Track Records? They’re Not to be Sneezed At…

There can be no higher purpose than saving human lives.
I hope we all agree on that.
But will hindsight eventually reveal the bludgeoning economic impact of Professor Neil Ferguson’s uber-skewed coronavirus computer model predictions – upon which the government so emphatically (and myopically) relied?
Methinks Nostradamus could have written better code back in the 16th century.
And one can only wonder at this point how seriously the Professor viewed his own findings, after the not-so-quant-savant quit the government’s not-so-SAGE-on-plagues COVID action group due to a not-so-socially-distant tryst. (More focused on Staats than his own stats, perhaps? But I digress…)
Far and away from the Wuhan wet market, and that city’s Biosafety Level 4 Lab, the truly batty behaviour on these shores has been the absence of any acknowledgement of Mr Ferguson’s Imperial Collage (sic) track record over the years.
Let’s remind ourselves:
- 2001 - His prediction that up to 150,000 could perish from Foot and Mouth Disease led to the mass culling of farm animals. Yet less than 200 people actually died; marking the beginning of what would be his own Foot in Mouth affliction.
- 2002 - He forecast up to 50,000 could die from Mad Cow Disease. He also calculated the number of deaths could rise to 150,000 through a sheep epidemic. Though, to be fair, his low-end forecast was as few as 50 deaths. So, when 177 people eventually passed away from Mad Cow, he probably said "See, I was right."

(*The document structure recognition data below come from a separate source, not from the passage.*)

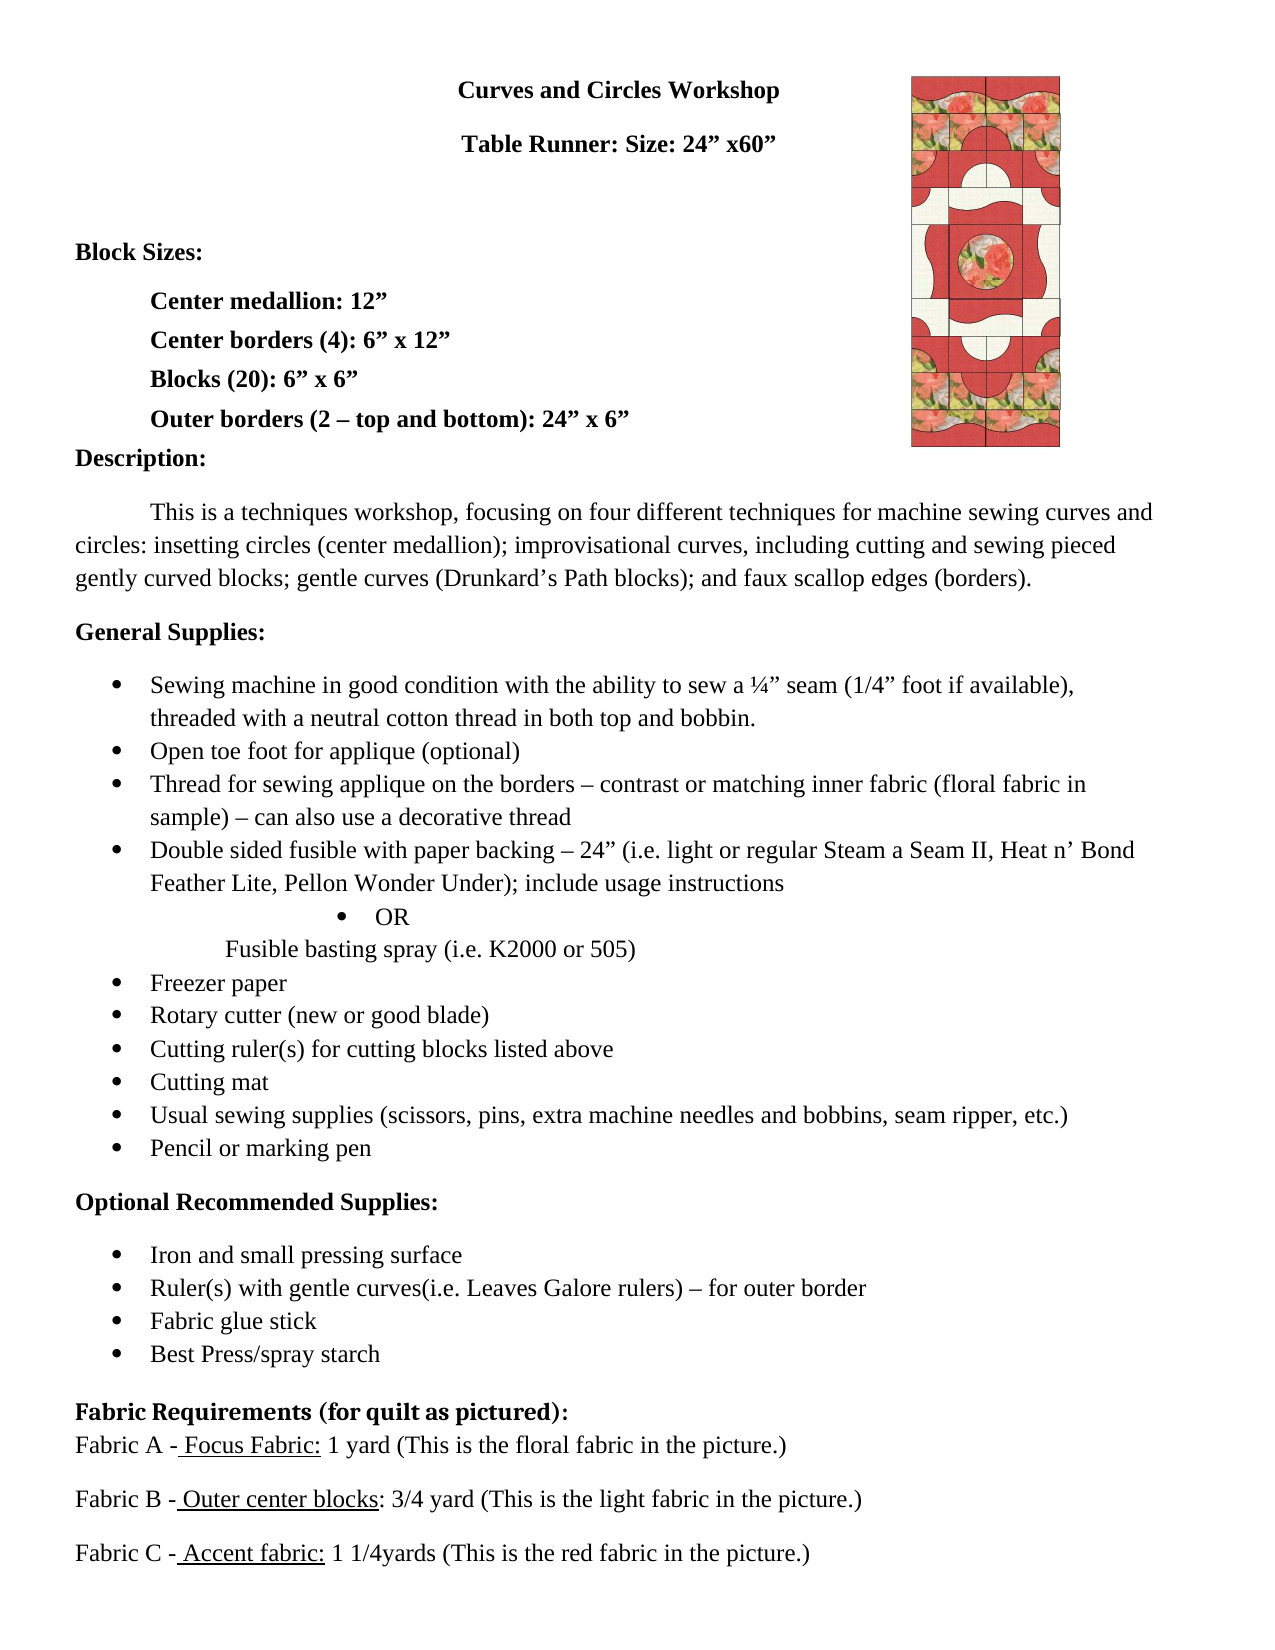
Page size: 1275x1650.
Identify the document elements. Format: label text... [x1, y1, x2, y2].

text Center borders (4): 6” x 12” [75, 325, 1162, 354]
list Cutting ruler(s) for cutting blocks listed above [112, 1034, 1162, 1062]
text Outer borders (2 – top and bottom): 24” x 6” [75, 404, 1162, 432]
picture [911, 354, 1061, 364]
list Fabric glue stick [112, 1306, 1162, 1335]
picture [911, 393, 1061, 404]
list Rotary cutter (new or good blade) [112, 1001, 1162, 1029]
text Optional Recommended Supplies: [75, 1187, 1162, 1215]
picture [911, 104, 1061, 129]
picture [911, 158, 1061, 237]
list Fusible basting spray (i.e. K2000 or 505) [225, 934, 1162, 963]
list Open toe foot for applique (optional) [112, 736, 1162, 765]
list Thread for sewing applique on the borders – contrast or matching inner fabric (floral fabric in sample) – can also use a decorative thread [112, 769, 1162, 831]
picture [911, 265, 1061, 286]
list OR [337, 902, 1162, 930]
list Best Press/spray starch [112, 1339, 1162, 1368]
list Double sided fusible with paper backing – 24” (i.e. light or regular Steam a Seam II, Heat n’ Bond Feather Lite, Pellon Wonder Under); include usage instructions [112, 836, 1162, 897]
list Usual sewing supplies (scissors, pins, extra machine needles and bobbins, seam ripper, etc.) [112, 1100, 1162, 1128]
text Blocks (20): 6” x 6” [75, 364, 1162, 393]
list Ruler(s) with gentle curves(i.e. Leaves Galore rulers) – for outer border [112, 1273, 1162, 1302]
text Description: [75, 443, 1162, 472]
list Iron and small pressing surface [112, 1240, 1162, 1269]
text Table Runner: Size: 24” x60” [75, 129, 1162, 158]
picture [911, 432, 1061, 443]
text This is a techniques workshop, focusing on four different techniques for machine sewing curves and circles: insetting circles (center medallion); improvisational curves, including cutting and sewing pieced gently curved blocks; gentle curves (Drunkard’s Path blocks); and faux scallop edges (borders). [75, 497, 1162, 591]
subtitle Fabric Requirements (for quilt as pictured): [75, 1397, 1162, 1426]
list Sewing machine in good condition with the ability to sew a ¼” seam (1/4” foot if available), threaded with a neutral cotton thread in both top and bobbin. [112, 670, 1162, 732]
text Fabric A - Focus Fabric: 1 yard (This is the floral fabric in the picture.) [75, 1431, 1162, 1459]
text General Supplies: [75, 617, 1162, 645]
text Curves and Circles Workshop [75, 75, 1162, 104]
text Center medallion: 12” [75, 286, 1162, 315]
list Cutting mat [112, 1067, 1162, 1095]
text Fabric B - Outer center blocks: 3/4 yard (This is the light fabric in the picture.) [75, 1484, 1162, 1513]
list Freezer paper [112, 968, 1162, 996]
list Pencil or marking pen [112, 1133, 1162, 1161]
picture [911, 315, 1061, 325]
text Block Sizes: [75, 237, 1162, 265]
text Fabric C - Accent fabric: 1 1/4yards (This is the red fabric in the picture.) [75, 1538, 1162, 1567]
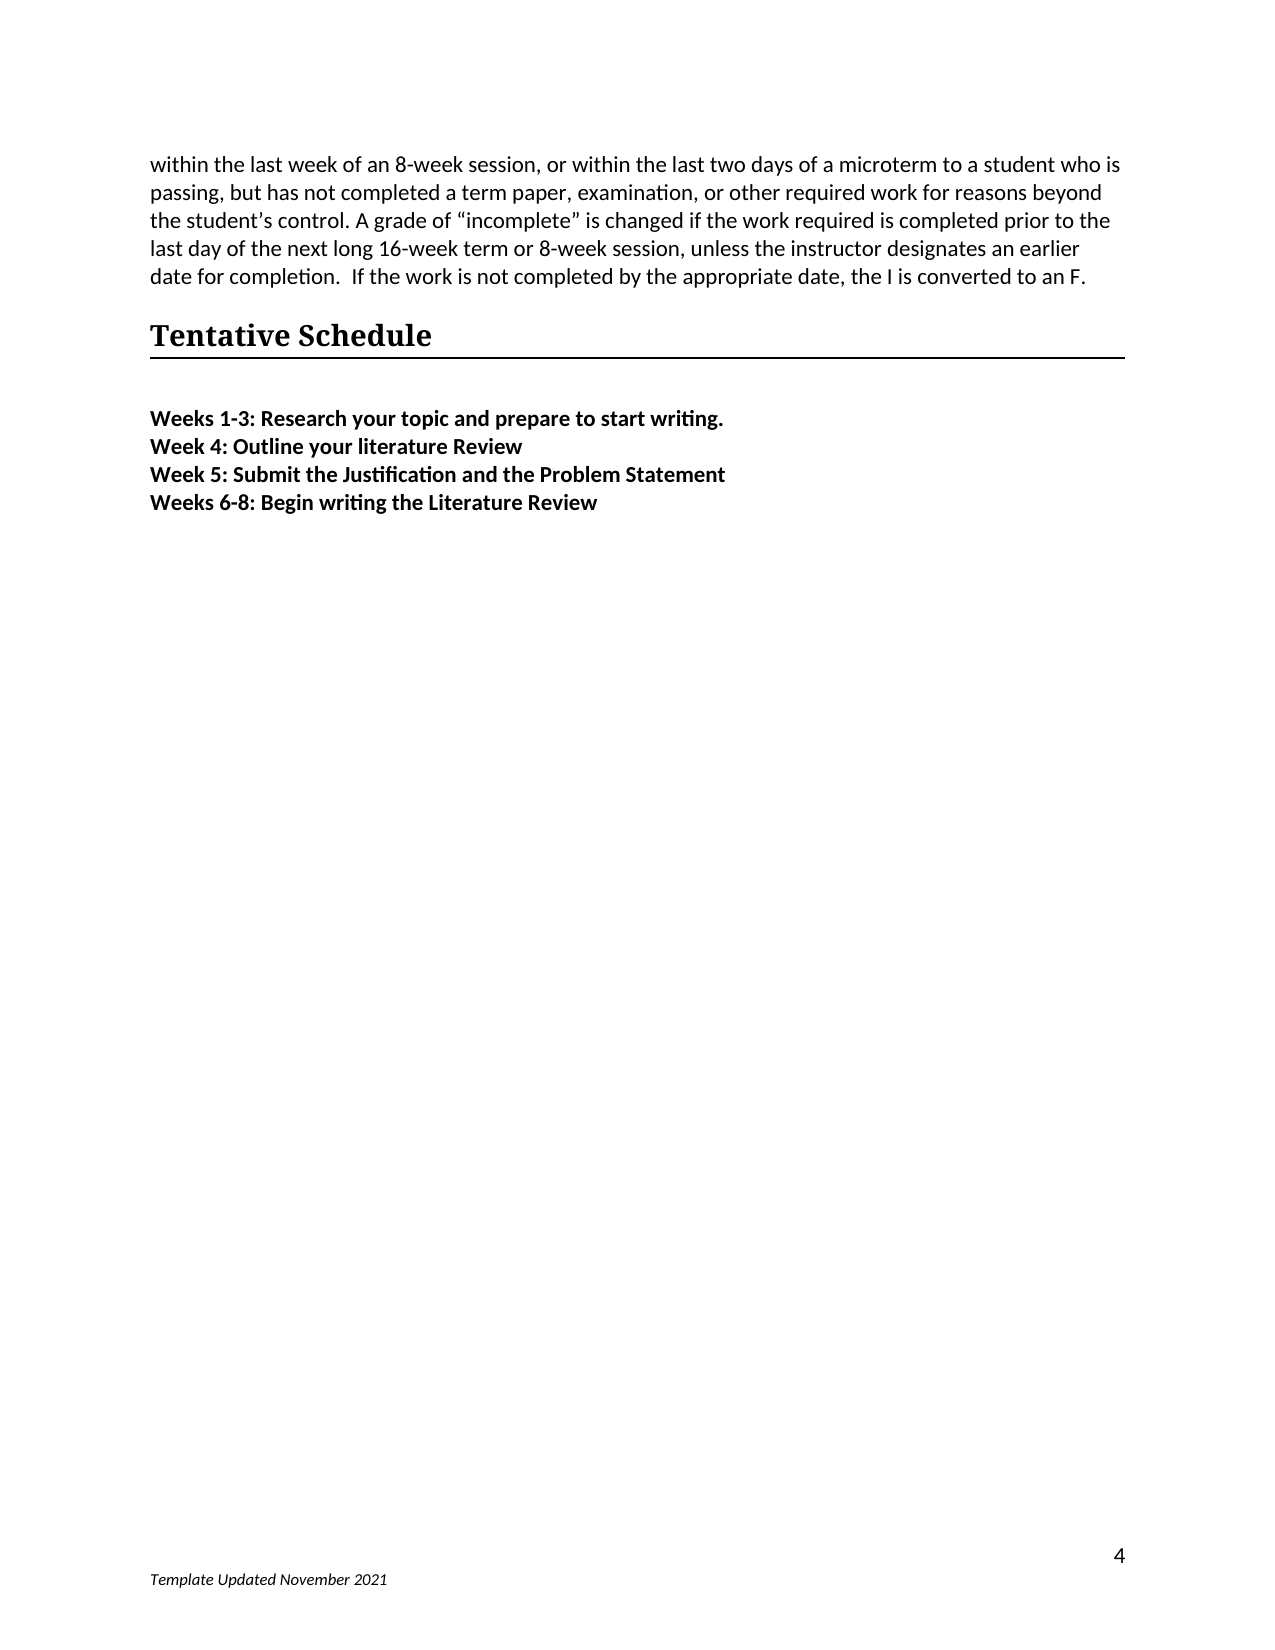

- 2005 – Flushed with failure he then played his Joker with a prediction that up to 200 million people could die from Bird Flu. Yes, really. In an interview with the Grauniad (The Guardian) he compared the avian influenza to the 1918 Spanish Flu; except worse. Makes you wonder how, despite all these terrible epidemics and pandemics, the world population is now over six times bigger. The endgame was apparently only 282 deaths. Oh, and one swan died in Fife.
- 2009 – He trotted out his Swine Flu calculations, possibly with the aid of Tarot Cards, as a best guess or “reasonable worst-case scenario” of 65,000 UK deaths. There were just 457 people who lost their lives. Presumably most of us developed herd immunity by eating bacon rolls. And despite a near-decade of these statistical porkies, there’s no record of anybody in Government calling him out on them. In fact…
- March 2020 – Even now, while using what would later be described as 13-year-old undocumented computer code – with no mention of Nostradamus, Tarot Cards, or even the odd séance - he and his “team” predicted the coronavirus pandemic could to lead to 250,000 deaths and possibly up to 500,000 in the UK unless stringent lockdown measures were implemented. Those measures however didn’t apply to him.
To me, this level of inconsistency, and the methodology under-pinning it, stinks of either a cover-up or a balls-up. Speaking of which, there’s a rumour Ferguson’s team reckon Norwich City were statistically “in with a chance” of winning the Premier League.
Odd how the lockdown shuttered football too…
In the words of Carl Sagan, "When governments and societies lose their capacity for critical thinking, the results can be catastrophic however sympathetic we may be to those who bought into the baloney."
And when it comes to money, following the herd does not create immunity from harm. In fact, it often leads lambs to the slaughter.
RISK WARNING: Please note that listening to dire predictions from those with poor forecasting track records, and then locking up your savings in fear, can seriously damage your wealth too.